▸ **Exercise requirements**
Copy every line of the rows below word for word, changing nothing.

▸ **Material shown**
────────────────────

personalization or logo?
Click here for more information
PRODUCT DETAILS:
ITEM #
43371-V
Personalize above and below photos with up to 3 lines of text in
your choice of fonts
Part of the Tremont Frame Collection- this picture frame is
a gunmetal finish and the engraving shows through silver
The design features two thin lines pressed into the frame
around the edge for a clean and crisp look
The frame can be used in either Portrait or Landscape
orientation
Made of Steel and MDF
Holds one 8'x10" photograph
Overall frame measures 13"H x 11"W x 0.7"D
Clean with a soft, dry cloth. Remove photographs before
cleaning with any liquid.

────────────────────

▸ **Result**
personalization or logo?
Click here for more information
PRODUCT DETAILS:
ITEM #
43371-V
Personalize above and below photos with up to 3 lines of text in
your choice of fonts
Part of the Tremont Frame Collection- this picture frame is
a gunmetal finish and the engraving shows through silver
The design features two thin lines pressed into the frame
around the edge for a clean and crisp look
The frame can be used in either Portrait or Landscape
orientation
Made of Steel and MDF
Holds one 8'x10" photograph
Overall frame measures 13"H x 11"W x 0.7"D
Clean with a soft, dry cloth. Remove photographs before
cleaning with any liquid.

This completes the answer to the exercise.